#### [CONSIGNE 1]
Pouvez-vous présenter sous forme de liste JSON de chaînes les lignes des données recueillies, à raison d'une chaîne par ligne et sans les lignes vides, en commençant au tout début de ces données et en terminant à la ligne qui contient "Nel giugno 1984, a" ?

━━ EXTRAIT DU DOCUMENT

Gilles: Attends un ti-peu, on va aller se chercher un ti-café avant que tu nous raconte la suite.

Maurice: Veux-tu dire que je donne trop de détails?

Gilles: Nonon, c’est ben correct.

Maurice: Deuxième journée, les sentences sont tombées pendant la nuit: Serge ne peut faire réparer son vélo, il n’y a pas ce qu’il faut sur place;  pour René, c’est impossible avec sa blessure; tant qu’à Bruno, ses genoux trop enflés ne lui permettent pas de continuer.
           Pour cette deuxième journée nous partons de San Jose à 1,500 m, faisons une ascension continue jusque près du volcan Irazu qui est à 3,300 m et redescendons a Turrialba à 800 m. On nous parle de descente très technique dans la roche, ce qui m’a un peu empêché de dormir. La veille, à l’obscurité, j’ai eu du mal avec mes freins. Alors je demande à Bruno de m’aider; étant propriétaire de la boutique de vélo Le Grand Cycle sur la rue Cherrier, qui de plus indiqué? Il m’aide avec empressement, ce qui me soulage beaucoup.

━━━━
━━ DONNÉES FOURNIES

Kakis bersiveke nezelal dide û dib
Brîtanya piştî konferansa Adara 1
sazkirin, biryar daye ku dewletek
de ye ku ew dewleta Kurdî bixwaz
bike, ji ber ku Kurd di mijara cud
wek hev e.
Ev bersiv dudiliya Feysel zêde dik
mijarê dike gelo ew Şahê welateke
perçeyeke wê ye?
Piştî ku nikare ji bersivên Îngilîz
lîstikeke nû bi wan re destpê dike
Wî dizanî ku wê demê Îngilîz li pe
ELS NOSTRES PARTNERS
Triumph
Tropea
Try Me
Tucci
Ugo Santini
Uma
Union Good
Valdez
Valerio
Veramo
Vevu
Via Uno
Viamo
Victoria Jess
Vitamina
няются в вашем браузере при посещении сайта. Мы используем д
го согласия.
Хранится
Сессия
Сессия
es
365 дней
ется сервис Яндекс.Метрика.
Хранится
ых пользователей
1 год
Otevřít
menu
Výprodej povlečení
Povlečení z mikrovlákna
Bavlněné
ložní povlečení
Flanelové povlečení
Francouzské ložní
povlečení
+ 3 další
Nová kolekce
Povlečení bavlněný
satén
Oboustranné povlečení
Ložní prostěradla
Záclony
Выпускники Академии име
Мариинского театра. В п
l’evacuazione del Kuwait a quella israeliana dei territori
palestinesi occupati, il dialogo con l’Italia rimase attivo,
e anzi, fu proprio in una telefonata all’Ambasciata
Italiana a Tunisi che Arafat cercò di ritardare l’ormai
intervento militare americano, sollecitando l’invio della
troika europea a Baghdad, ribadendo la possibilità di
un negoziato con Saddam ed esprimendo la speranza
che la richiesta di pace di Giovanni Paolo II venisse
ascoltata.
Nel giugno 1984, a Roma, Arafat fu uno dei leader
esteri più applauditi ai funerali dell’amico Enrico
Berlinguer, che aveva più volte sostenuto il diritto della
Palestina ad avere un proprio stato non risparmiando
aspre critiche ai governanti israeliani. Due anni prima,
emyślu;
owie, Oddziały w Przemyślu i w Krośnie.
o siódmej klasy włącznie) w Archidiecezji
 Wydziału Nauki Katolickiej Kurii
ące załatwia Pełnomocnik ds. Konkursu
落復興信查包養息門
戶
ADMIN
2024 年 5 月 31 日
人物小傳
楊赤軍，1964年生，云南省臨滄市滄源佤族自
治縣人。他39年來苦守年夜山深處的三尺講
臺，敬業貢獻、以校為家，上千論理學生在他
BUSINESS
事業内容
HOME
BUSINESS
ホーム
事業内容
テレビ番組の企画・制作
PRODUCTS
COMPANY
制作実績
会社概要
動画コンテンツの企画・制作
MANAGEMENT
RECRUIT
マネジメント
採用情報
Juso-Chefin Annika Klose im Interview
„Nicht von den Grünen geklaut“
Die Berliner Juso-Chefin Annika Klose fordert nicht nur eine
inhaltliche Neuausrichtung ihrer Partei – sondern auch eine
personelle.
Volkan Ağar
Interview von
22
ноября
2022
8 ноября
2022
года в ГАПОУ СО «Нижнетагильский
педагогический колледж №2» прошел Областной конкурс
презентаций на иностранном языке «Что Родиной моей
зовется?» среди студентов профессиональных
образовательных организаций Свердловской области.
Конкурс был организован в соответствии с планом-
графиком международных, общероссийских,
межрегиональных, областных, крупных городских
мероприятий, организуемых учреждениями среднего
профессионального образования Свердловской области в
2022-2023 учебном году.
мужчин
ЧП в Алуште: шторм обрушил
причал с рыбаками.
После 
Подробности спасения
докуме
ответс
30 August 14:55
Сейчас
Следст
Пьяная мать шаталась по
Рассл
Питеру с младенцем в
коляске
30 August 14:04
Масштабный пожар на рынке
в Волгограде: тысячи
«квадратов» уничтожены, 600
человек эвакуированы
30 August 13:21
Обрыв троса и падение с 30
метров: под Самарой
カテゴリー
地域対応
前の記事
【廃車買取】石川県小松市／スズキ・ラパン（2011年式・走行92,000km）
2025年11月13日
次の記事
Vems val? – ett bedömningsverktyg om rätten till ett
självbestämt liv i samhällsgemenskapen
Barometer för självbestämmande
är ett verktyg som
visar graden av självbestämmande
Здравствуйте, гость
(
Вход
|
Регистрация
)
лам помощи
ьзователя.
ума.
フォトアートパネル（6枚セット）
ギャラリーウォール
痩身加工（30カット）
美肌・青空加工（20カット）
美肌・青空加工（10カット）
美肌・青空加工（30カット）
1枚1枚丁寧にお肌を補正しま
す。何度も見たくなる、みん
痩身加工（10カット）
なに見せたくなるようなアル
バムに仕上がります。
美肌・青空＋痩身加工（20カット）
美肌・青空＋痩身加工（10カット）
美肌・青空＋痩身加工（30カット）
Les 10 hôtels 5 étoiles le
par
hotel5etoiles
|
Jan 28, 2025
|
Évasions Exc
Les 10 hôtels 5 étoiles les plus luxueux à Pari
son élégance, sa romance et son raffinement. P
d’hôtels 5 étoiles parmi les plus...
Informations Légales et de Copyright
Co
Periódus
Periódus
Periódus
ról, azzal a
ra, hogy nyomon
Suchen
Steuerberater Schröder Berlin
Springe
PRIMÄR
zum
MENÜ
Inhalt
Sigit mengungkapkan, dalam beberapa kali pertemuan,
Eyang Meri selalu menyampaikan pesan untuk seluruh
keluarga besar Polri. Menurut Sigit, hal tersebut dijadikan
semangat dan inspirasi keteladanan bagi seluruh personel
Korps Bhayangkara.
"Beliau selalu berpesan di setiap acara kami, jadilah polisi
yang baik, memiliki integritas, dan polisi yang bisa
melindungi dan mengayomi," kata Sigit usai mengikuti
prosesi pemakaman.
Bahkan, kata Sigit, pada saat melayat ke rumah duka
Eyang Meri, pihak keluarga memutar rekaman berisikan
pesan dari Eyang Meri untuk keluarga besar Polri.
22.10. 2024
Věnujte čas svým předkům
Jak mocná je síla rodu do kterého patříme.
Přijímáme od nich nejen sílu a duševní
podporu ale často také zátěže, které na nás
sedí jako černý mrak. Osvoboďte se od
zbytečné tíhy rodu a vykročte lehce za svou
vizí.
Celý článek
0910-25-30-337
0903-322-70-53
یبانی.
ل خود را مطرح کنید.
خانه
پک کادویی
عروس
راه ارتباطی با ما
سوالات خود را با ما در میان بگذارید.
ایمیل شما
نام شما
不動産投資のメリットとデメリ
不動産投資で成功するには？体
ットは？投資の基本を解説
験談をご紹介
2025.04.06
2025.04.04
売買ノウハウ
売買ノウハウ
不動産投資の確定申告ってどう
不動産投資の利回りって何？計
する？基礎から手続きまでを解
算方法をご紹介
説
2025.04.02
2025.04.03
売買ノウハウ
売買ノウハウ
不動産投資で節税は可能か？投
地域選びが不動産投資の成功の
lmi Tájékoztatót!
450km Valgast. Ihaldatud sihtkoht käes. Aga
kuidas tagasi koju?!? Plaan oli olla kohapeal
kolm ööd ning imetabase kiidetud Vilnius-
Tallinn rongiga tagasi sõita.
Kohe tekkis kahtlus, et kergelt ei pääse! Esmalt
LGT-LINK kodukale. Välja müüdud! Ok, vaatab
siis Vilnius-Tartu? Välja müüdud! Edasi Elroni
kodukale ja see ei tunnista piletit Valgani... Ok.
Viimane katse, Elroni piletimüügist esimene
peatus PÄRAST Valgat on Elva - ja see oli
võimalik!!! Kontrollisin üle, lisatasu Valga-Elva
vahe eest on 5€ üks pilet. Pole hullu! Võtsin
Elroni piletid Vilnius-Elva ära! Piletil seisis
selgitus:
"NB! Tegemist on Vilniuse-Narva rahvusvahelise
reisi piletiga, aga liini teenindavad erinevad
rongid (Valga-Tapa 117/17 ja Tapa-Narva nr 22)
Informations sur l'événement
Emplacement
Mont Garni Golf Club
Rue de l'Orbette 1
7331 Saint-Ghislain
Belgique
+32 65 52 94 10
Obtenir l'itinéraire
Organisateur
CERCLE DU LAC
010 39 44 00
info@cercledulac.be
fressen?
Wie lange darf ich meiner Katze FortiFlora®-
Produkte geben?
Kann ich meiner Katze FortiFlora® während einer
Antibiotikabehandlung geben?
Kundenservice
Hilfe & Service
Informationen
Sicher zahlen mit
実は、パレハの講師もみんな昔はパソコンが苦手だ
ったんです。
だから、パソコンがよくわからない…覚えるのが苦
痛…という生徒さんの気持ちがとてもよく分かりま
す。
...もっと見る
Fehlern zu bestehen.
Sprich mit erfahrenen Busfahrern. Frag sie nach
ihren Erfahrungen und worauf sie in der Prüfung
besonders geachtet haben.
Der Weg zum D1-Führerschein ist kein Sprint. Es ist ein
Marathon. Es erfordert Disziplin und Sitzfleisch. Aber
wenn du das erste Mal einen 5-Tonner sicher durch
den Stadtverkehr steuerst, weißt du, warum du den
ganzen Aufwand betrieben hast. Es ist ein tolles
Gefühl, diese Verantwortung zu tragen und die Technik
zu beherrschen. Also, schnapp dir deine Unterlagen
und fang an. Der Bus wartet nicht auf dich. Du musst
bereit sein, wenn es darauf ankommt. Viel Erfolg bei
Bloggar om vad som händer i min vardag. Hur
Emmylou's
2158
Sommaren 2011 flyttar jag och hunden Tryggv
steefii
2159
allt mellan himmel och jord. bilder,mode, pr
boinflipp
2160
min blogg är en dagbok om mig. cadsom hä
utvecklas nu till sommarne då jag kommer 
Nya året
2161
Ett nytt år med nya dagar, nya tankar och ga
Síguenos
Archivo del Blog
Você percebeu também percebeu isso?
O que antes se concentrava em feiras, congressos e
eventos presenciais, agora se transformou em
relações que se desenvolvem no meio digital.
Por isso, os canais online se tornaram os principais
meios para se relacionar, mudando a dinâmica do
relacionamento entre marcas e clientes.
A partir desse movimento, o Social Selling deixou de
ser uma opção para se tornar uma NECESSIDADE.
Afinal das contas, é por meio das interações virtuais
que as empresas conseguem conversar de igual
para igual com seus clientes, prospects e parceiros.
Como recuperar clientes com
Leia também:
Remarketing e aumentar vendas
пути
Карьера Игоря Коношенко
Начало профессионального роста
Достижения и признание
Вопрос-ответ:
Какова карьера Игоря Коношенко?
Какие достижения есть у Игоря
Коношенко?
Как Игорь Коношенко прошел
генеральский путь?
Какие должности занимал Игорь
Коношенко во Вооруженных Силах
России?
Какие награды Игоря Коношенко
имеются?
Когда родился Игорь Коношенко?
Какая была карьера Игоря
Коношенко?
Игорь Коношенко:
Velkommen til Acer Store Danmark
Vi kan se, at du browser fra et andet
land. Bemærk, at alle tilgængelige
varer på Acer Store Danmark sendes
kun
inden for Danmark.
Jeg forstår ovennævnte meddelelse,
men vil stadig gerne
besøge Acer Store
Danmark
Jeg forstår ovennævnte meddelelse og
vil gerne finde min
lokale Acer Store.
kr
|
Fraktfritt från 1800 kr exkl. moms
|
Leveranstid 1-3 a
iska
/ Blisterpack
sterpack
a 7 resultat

━━━━

#### [CONSIGNE 2]
Pouvez-vous réécrire le passage de l'extrait du document qui commence à "Gilles: Nonon, c’est" et se termine à "pas de continuer.", en remplaçant "vélo" par "bicyclette" ?

#### [RÉPONSE 1]
[
  "Kakis bersiveke nezelal dide û dib",
  "Brîtanya piştî konferansa Adara 1",
  "sazkirin, biryar daye ku dewletek",
  "de ye ku ew dewleta Kurdî bixwaz",
  "bike, ji ber ku Kurd di mijara cud",
  "wek hev e.",
  "Ev bersiv dudiliya Feysel zêde dik",
  "mijarê dike gelo ew Şahê welateke",
  "perçeyeke wê ye?",
  "Piştî ku nikare ji bersivên Îngilîz",
  "lîstikeke nû bi wan re destpê dike",
  "Wî dizanî ku wê demê Îngilîz li pe",
  "ELS NOSTRES PARTNERS",
  "Triumph",
  "Tropea",
  "Try Me",
  "Tucci",
  "Ugo Santini",
  "Uma",
  "Union Good",
  "Valdez",
  "Valerio",
  "Veramo",
  "Vevu",
  "Via Uno",
  "Viamo",
  "Victoria Jess",
  "Vitamina",
  "няются в вашем браузере при посещении сайта. Мы используем д",
  "го согласия.",
  "Хранится",
  "Сессия",
  "Сессия",
  "es",
  "365 дней",
  "ется сервис Яндекс.Метрика.",
  "Хранится",
  "ых пользователей",
  "1 год",
  "Otevřít",
  "menu",
  "Výprodej povlečení",
  "Povlečení z mikrovlákna",
  "Bavlněné",
  "ložní povlečení",
  "Flanelové povlečení",
  "Francouzské ložní",
  "povlečení",
  "+ 3 další",
  "Nová kolekce",
  "Povlečení bavlněný",
  "satén",
  "Oboustranné povlečení",
  "Ložní prostěradla",
  "Záclony",
  "Выпускники Академии име",
  "Мариинского театра. В п",
  "l’evacuazione del Kuwait a quella israeliana dei territori",
  "palestinesi occupati, il dialogo con l’Italia rimase attivo,",
  "e anzi, fu proprio in una telefonata all’Ambasciata",
  "Italiana a Tunisi che Arafat cercò di ritardare l’ormai",
  "intervento militare americano, sollecitando l’invio della",
  "troika europea a Baghdad, ribadendo la possibilità di",
  "un negoziato con Saddam ed esprimendo la speranza",
  "che la richiesta di pace di Giovanni Paolo II venisse",
  "ascoltata.",
  "Nel giugno 1984, a Roma, Arafat fu uno dei leader"
]

#### [RÉPONSE 2]
Gilles: Nonon, c’est ben correct.

Maurice: Deuxième journée, les sentences sont tombées pendant la nuit: Serge ne peut faire réparer son bicyclette, il n’y a pas ce qu’il faut sur place;  pour René, c’est impossible avec sa blessure; tant qu’à Bruno, ses genoux trop enflés ne lui permettent pas de continuer.